Reputation: 91
I am new to using regex and would really appreciate any help here. I have to parse a file with strings of following formats (main difference being that the second string has an extra "-" string in the middle:
Abc_p123 abc_ghi_data
OR
Abc_de*_p123 abc_ghi_data
I could write a regex to match the first and second strings separately:
data_lst = re.findall('([a-zA-Z0-9]+_p\d{3})\s.*_data.*', content, re.IGNORECASE)
data_lst = re.findall('([a-zA-Z0-9]+_[a-zA-Z]+_p\d{3})\s.*_data.*', content, re.IGNORECASE)
Can someone guide on how to combine the two findall regex, so that it works with both strings. I can still create a combined single list by appending the second findall statement to first list. However, I am sure there is a way to handle it in one findall regex statement. I tried ".*" in the middle but, that gives error.
Please advise.

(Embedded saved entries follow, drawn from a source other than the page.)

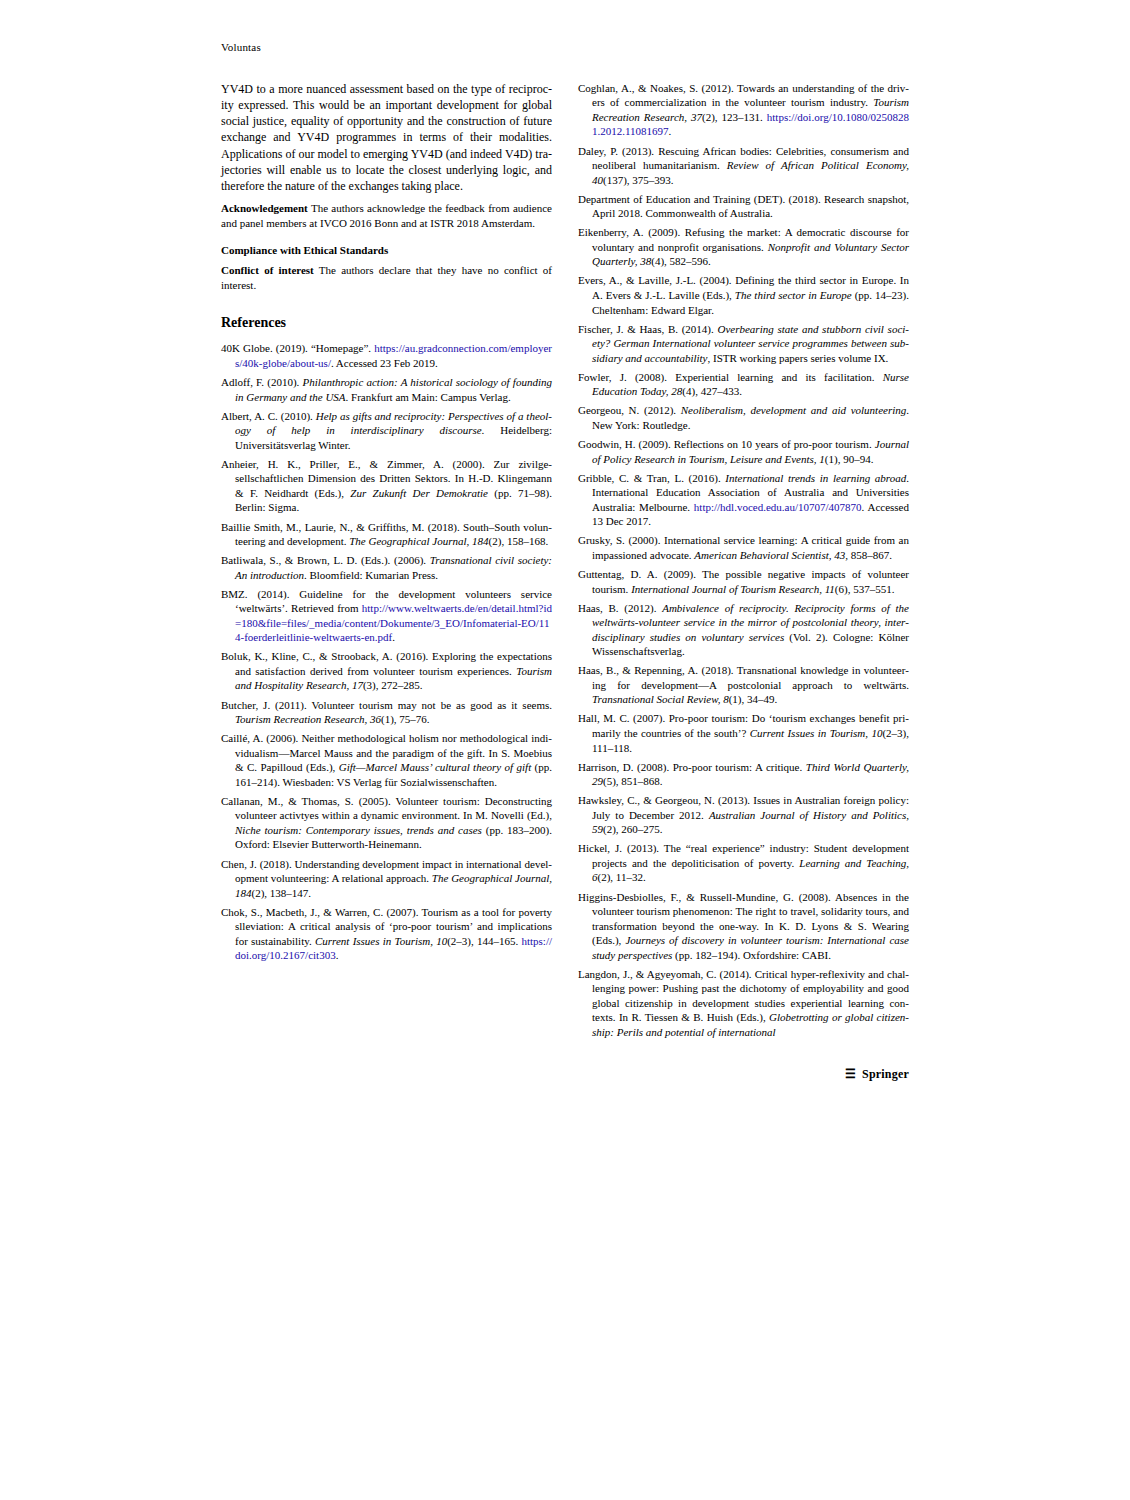Voluntas
YV4D to a more nuanced assessment based on the type of reciprocity expressed. This would be an important development for global social justice, equality of opportunity and the construction of future exchange and YV4D programmes in terms of their modalities. Applications of our model to emerging YV4D (and indeed V4D) trajectories will enable us to locate the closest underlying logic, and therefore the nature of the exchanges taking place.
Acknowledgement The authors acknowledge the feedback from audience and panel members at IVCO 2016 Bonn and at ISTR 2018 Amsterdam.
Compliance with Ethical Standards
Conflict of interest The authors declare that they have no conflict of interest.
References
40K Globe. (2019). “Homepage”. https://au.gradconnection.com/employers/40k-globe/about-us/. Accessed 23 Feb 2019.
Adloff, F. (2010). Philanthropic action: A historical sociology of founding in Germany and the USA. Frankfurt am Main: Campus Verlag.
Albert, A. C. (2010). Help as gifts and reciprocity: Perspectives of a theology of help in interdisciplinary discourse. Heidelberg: Universitätsverlag Winter.
Anheier, H. K., Priller, E., & Zimmer, A. (2000). Zur zivilgesellschaftlichen Dimension des Dritten Sektors. In H.-D. Klingemann & F. Neidhardt (Eds.), Zur Zukunft Der Demokratie (pp. 71–98). Berlin: Sigma.
Baillie Smith, M., Laurie, N., & Griffiths, M. (2018). South–South volunteering and development. The Geographical Journal, 184(2), 158–168.
Batliwala, S., & Brown, L. D. (Eds.). (2006). Transnational civil society: An introduction. Bloomfield: Kumarian Press.
BMZ. (2014). Guideline for the development volunteers service ‘weltwärts’. Retrieved from http://www.weltwaerts.de/en/detail.html?id=180&file=files/_media/content/Dokumente/3_EO/Infomaterial-EO/114-foerderleitlinie-weltwaerts-en.pdf.
Boluk, K., Kline, C., & Strooback, A. (2016). Exploring the expectations and satisfaction derived from volunteer tourism experiences. Tourism and Hospitality Research, 17(3), 272–285.
Butcher, J. (2011). Volunteer tourism may not be as good as it seems. Tourism Recreation Research, 36(1), 75–76.
Caillé, A. (2006). Neither methodological holism nor methodological individualism—Marcel Mauss and the paradigm of the gift. In S. Moebius & C. Papilloud (Eds.), Gift—Marcel Mauss’ cultural theory of gift (pp. 161–214). Wiesbaden: VS Verlag für Sozialwissenschaften.
Callanan, M., & Thomas, S. (2005). Volunteer tourism: Deconstructing volunteer activtyes within a dynamic environment. In M. Novelli (Ed.), Niche tourism: Contemporary issues, trends and cases (pp. 183–200). Oxford: Elsevier Butterworth-Heinemann.
Chen, J. (2018). Understanding development impact in international development volunteering: A relational approach. The Geographical Journal, 184(2), 138–147.
Chok, S., Macbeth, J., & Warren, C. (2007). Tourism as a tool for poverty slleviation: A critical analysis of ‘pro-poor tourism’ and implications for sustainability. Current Issues in Tourism, 10(2–3), 144–165. https://doi.org/10.2167/cit303.
Coghlan, A., & Noakes, S. (2012). Towards an understanding of the drivers of commercialization in the volunteer tourism industry. Tourism Recreation Research, 37(2), 123–131. https://doi.org/10.1080/02508281.2012.11081697.
Daley, P. (2013). Rescuing African bodies: Celebrities, consumerism and neoliberal humanitarianism. Review of African Political Economy, 40(137), 375–393.
Department of Education and Training (DET). (2018). Research snapshot, April 2018. Commonwealth of Australia.
Eikenberry, A. (2009). Refusing the market: A democratic discourse for voluntary and nonprofit organisations. Nonprofit and Voluntary Sector Quarterly, 38(4), 582–596.
Evers, A., & Laville, J.-L. (2004). Defining the third sector in Europe. In A. Evers & J.-L. Laville (Eds.), The third sector in Europe (pp. 14–23). Cheltenham: Edward Elgar.
Fischer, J. & Haas, B. (2014). Overbearing state and stubborn civil society? German International volunteer service programmes between subsidiary and accountability, ISTR working papers series volume IX.
Fowler, J. (2008). Experiential learning and its facilitation. Nurse Education Today, 28(4), 427–433.
Georgeou, N. (2012). Neoliberalism, development and aid volunteering. New York: Routledge.
Goodwin, H. (2009). Reflections on 10 years of pro-poor tourism. Journal of Policy Research in Tourism, Leisure and Events, 1(1), 90–94.
Gribble, C. & Tran, L. (2016). International trends in learning abroad. International Education Association of Australia and Universities Australia: Melbourne. http://hdl.voced.edu.au/10707/407870. Accessed 13 Dec 2017.
Grusky, S. (2000). International service learning: A critical guide from an impassioned advocate. American Behavioral Scientist, 43, 858–867.
Guttentag, D. A. (2009). The possible negative impacts of volunteer tourism. International Journal of Tourism Research, 11(6), 537–551.
Haas, B. (2012). Ambivalence of reciprocity. Reciprocity forms of the weltwärts-volunteer service in the mirror of postcolonial theory, interdisciplinary studies on voluntary services (Vol. 2). Cologne: Kölner Wissenschaftsverlag.
Haas, B., & Repenning, A. (2018). Transnational knowledge in volunteering for development—A postcolonial approach to weltwärts. Transnational Social Review, 8(1), 34–49.
Hall, M. C. (2007). Pro-poor tourism: Do ‘tourism exchanges benefit primarily the countries of the south’? Current Issues in Tourism, 10(2–3), 111–118.
Harrison, D. (2008). Pro-poor tourism: A critique. Third World Quarterly, 29(5), 851–868.
Hawksley, C., & Georgeou, N. (2013). Issues in Australian foreign policy: July to December 2012. Australian Journal of History and Politics, 59(2), 260–275.
Hickel, J. (2013). The “real experience” industry: Student development projects and the depoliticisation of poverty. Learning and Teaching, 6(2), 11–32.
Higgins-Desbiolles, F., & Russell-Mundine, G. (2008). Absences in the volunteer tourism phenomenon: The right to travel, solidarity tours, and transformation beyond the one-way. In K. D. Lyons & S. Wearing (Eds.), Journeys of discovery in volunteer tourism: International case study perspectives (pp. 182–194). Oxfordshire: CABI.
Langdon, J., & Agyeyomah, C. (2014). Critical hyper-reflexivity and challenging power: Pushing past the dichotomy of employability and good global citizenship in development studies experiential learning contexts. In R. Tiessen & B. Huish (Eds.), Globetrotting or global citizenship: Perils and potential of international
☰Springer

Thanks,
Upvotes: 1
Views: 63
Reputation: 4753
You could try
([a-zA-Z0-9]+(_[a-zA-Z]+)?_p\d{3})\s.*_data.*
I replaced _[a-zA-Z]+
with (_[a-zA-Z]+)?
to make it optional.
And if you don't want the extra capture group, add ?:
like so: (?:_[a-zA-Z]+)?
Demo: https://regex101.com/r/5xynlx/2
Upvotes: 1
Reputation: 20737
You were very close:
([a-zA-Z0-9]+(?:_[a-zA-Z]+\*)?_p\d{3})\s.*_data.*
Here is the important part:
(?:_[a-zA-Z]+\*)?
It says: optionally match an underscore, followed by unlimited a-z, followed by a asterisk.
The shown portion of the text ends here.